The story follows a traveler who comes to the town S. Thala. It is not clear why he is there at first, he just roams at the edge of the scene. Then slowly he enters to talk with the woman who sits on the beach mysteriously. They interact in short fragmentary conversations that are illusive and return to a past that is never clear. Between the fragmentary conversations and the fleeting scenery, memory plays itself out as something elusive yet physical. As the traveler goes farther into the past that he has shared with the woman there is a clarity, not so much in the relationship, but in the impossibility of memory to create a well rounded explanation of events. Story fails.

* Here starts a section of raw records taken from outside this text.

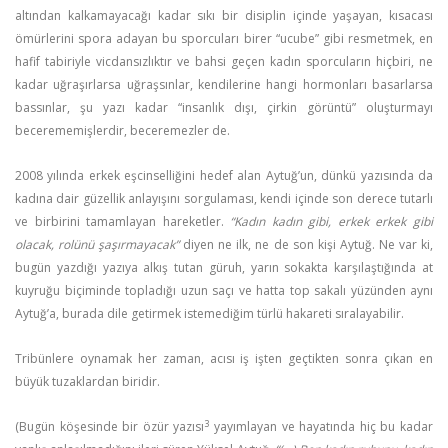
altından kalkamayacağı kadar sıkı bir disiplin içinde yaşayan, kısacası
ömürlerini spora adayan bu sporcuları birer “ucube” gibi resmetmek, en
hafif tabiriyle vicdansızlıktır ve bahsi geçen kadın sporcuların hiçbiri, ne
kadar uğraşırlarsa uğraşsınlar, kendilerine hangi hormonları basarlarsa
bassınlar, şu yazı kadar
“insanlık dışı, çirkin görüntü
” oluşturmayı
becerememişlerdir, beceremezler de.
2008 yılında erkek eşcinselliğini hedef alan Aytuğ’un, dünkü yazısında da
kadına dair güzellik anlayışını sorgulaması, kendi içinde son derece tutarlı
ve birbirini tamamlayan hareketler.
“Kadın kadın gibi, erkek erkek gibi
olacak, rolünü şaşırmayacak”
diyen ne ilk, ne de son kişi Aytuğ. Ne var ki,
bugün yazdığı yazıya alkış tutan güruh, yarın sokakta karşılaştığında at
kuyruğu biçiminde topladığı uzun saçı ve hatta top sakalı yüzünden aynı
Aytuğ’a, burada dile getirmek istemediğim türlü hakareti sıralayabilir.
Tribünlere oynamak her zaman, acısı iş işten geçtikten sonra çıkan en
büyük tuzaklardan biridir.
3
(Bugün köşesinde bir özür yazısı
yayımlayan ve hayatında hiç bu kadar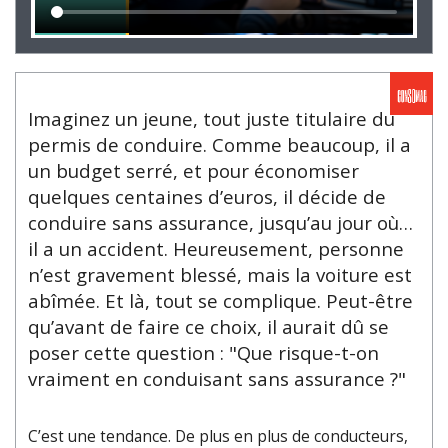
Imaginez un jeune, tout juste titulaire du
permis de conduire. Comme beaucoup, il a
un budget serré, et pour économiser
quelques centaines d’euros, il décide de
conduire sans assurance, jusqu’au jour où…
il a un accident. Heureusement, personne
n’est gravement blessé, mais la voiture est
abîmée. Et là, tout se complique. Peut-être
qu’avant de faire ce choix, il aurait dû se
poser cette question : "Que risque-t-on
vraiment en conduisant sans assurance ?"
C’est une tendance. De plus en plus de conducteurs,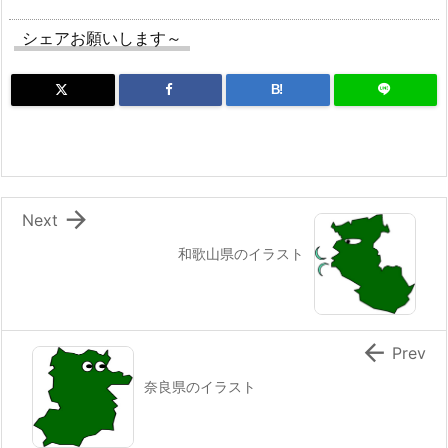
シェアお願いします～
B!

Next
和歌山県のイラスト

Prev
奈良県のイラスト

The traveler, of course, is only moving through time, reconstructing what once had shape. He fails, though, to construct an overarching narrative. Or better said, he fails to construct one for the reader and, instead, finds himself reconstructing the little scenes of a story. Duras posits a cinematographic vision of memory, or grasps the only metaphor possible in the age of cinema. Again, it makes for disorienting reading, a disorientation that is pleasurable as the traveler moves from the beach where he first meets the woman, towards the hotel where the deeper anxieties of relationships once played themselves out. The shore is calm, soothing; the hotel is terrifying with hints of tragedy and fracturing love. S. Thala is not a place where one wants to return.

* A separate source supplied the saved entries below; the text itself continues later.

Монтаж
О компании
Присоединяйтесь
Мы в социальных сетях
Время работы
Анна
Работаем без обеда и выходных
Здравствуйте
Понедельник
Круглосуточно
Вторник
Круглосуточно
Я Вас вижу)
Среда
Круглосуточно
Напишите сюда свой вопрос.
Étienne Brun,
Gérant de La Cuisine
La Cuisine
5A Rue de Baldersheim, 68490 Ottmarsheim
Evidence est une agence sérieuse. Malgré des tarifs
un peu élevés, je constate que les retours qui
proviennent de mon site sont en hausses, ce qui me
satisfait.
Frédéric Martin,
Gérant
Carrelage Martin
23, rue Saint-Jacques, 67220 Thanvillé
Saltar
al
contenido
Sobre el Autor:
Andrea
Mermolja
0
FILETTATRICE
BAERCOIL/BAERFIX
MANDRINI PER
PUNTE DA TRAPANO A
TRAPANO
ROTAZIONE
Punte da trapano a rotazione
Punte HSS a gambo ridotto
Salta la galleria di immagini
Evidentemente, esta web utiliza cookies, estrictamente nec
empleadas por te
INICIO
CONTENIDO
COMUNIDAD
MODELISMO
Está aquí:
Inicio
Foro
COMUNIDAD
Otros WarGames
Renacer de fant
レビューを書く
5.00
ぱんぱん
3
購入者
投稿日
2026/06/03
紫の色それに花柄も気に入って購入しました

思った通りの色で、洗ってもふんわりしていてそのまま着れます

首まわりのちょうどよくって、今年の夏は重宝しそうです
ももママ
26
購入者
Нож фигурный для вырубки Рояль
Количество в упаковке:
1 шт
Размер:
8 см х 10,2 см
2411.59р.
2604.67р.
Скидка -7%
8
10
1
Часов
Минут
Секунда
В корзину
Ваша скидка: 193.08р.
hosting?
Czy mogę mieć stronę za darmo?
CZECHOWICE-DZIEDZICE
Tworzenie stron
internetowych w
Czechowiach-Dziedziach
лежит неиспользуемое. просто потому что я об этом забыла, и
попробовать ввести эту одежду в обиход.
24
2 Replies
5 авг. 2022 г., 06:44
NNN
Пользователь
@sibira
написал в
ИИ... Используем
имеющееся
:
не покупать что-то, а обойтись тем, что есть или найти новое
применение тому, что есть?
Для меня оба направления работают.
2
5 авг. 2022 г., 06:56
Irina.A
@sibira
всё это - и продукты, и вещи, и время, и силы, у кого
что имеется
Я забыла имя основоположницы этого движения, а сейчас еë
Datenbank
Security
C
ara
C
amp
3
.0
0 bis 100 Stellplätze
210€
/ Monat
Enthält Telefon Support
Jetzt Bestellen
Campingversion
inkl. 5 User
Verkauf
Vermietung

The notion of a place of unwilling memories is evident, too, in Duras’ writing style.
It is the beginning of the afternoon. They pass by.
He, along the edge of the sea. She, on the boardwalk.
The traveler is on the boardwalk.
Shed does not see him. She does not see anything.
They walk toward the sea wall. Disappear behind it.
Perhaps they are preparing for the birth of the child, over there, behind the wall of the cry of S. Thala.
They come back that night. The seagulls screech. She walks bent slightly forward, almost heavily: its seems as if the birth of the child is imminent.
Doesn’t call them.
Everything is elusive. What is the relationship between the three people? Why the fragments of narration? The memories come but in uncertain pieces that cannot even place the birth of her child, which opens a new mystery. Who would no the woman so intimately, but not remember when the child was born. Even the construction of the sentences is fragmentary, built of simple sentences as if these memories have been suppressed, as if the rationalizations that come from long, introspective explanations have never taken place.
It is that elusiveness that enchants but also keeps the reader at a distance, always returning to the memories that resurface and collapse like the waves the characters spend so much time looking at. There is no closure for the traveler, as there should not be. Memory does not end, it is just reworked. So just as the traveler is left on the beach with his memories, so too is the reader left with uncertainty that can never quite be resolved. It makes for an effective and haunting way to end a novel of memory.